Movie Review: "Southpaw" (2015)
By John Roberts
Los Angeles, California
March 4, 2017 8:58am CST
“Southpaw” is a standard boxing boxing drama generally containing all the familiar elements of the genre. Antoine Fuqua (“Training Day”) directs from a surprisingly routine script by Kurt Sutter, creator of TV’s “Sons of Anarchy.” Jake Gyllenhaal stars as undefeated light heavyweight champion Billy Hope who does the channel the inner rage thing to win. An orphan raised in the system, Billy is none too bright with anger issues. He is not a bad sort being devoted to childhood sweetheart fellow orphan now wife Maureen (Rachel McAdams) and their daughter Leila. Maureen is the brains and his rock. Billy is caught between steady headed Maureen and manipulative manager Jordan Mane (Curtis ’50 Cent’ Jackson). Following this set up comes the film’s lynchpin. Marco Escobar wants a shot at the title. After delivering an awkward speech at a charity dinner, Billy is taunted by Escobar in the lobby and when Escobar escalates into calling Maureen the B word, Billy explodes into rage. The melee culminates in Maureen being fatally shot.

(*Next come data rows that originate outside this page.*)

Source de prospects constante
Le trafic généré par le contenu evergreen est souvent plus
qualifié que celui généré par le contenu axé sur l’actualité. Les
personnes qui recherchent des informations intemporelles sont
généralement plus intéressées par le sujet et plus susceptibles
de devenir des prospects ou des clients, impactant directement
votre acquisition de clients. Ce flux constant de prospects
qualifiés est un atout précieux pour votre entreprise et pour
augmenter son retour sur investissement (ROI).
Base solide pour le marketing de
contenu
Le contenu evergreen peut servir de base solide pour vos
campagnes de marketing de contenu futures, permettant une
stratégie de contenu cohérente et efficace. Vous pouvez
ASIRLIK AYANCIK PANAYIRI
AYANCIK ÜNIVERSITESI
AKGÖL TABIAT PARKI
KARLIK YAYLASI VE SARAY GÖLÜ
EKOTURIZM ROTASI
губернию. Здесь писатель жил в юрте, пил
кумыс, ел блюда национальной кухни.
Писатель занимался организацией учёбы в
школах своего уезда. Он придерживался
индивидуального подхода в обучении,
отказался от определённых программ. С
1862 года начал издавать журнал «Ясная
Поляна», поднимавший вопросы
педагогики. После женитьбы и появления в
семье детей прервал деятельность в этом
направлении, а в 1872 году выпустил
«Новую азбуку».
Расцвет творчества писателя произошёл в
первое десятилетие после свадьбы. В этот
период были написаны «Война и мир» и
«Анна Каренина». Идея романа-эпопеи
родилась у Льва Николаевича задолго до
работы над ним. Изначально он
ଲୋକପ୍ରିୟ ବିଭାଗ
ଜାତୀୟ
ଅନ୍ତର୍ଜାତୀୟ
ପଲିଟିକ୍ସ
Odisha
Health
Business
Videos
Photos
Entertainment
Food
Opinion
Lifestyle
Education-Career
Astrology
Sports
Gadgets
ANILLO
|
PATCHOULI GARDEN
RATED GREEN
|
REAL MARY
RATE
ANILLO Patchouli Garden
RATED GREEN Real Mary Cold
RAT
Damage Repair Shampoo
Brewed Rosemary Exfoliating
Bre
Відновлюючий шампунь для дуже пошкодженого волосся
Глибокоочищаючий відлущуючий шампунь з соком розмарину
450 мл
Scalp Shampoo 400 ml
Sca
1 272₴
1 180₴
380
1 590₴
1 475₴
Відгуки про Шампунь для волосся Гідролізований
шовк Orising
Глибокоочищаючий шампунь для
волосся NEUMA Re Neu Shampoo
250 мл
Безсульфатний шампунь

A shattered and financially troubled Billy accepts a bout in which he loses because he simply does not care. That results in financial ruin and losing everything including Leila to child services. The film moves into the redemption phase. He takes a job cleaning up at a gym owned by Tick Wills (Forest Whittaker) and eventually convinces Tick to train him. Meanwhile there are tense scenes between Billy and an angry Leila and Escobar has become champ under Mane’s management. The film’s final sequence is the inevitable Vegas title match between Billy and Escobar. Boxing scenes are executed in fine fashion though Gyllenhaal seems too small in stature to be a light heavyweight. Acting is uniformly good. Gyllenhaal is difficult to understand at times as he mumbles but that fits the punch drunk nature of a boxer. Whittaker is rock solid while McAdams’ role is small. “Southpaw” is entertaining enough for those liking uplifting boxing stories.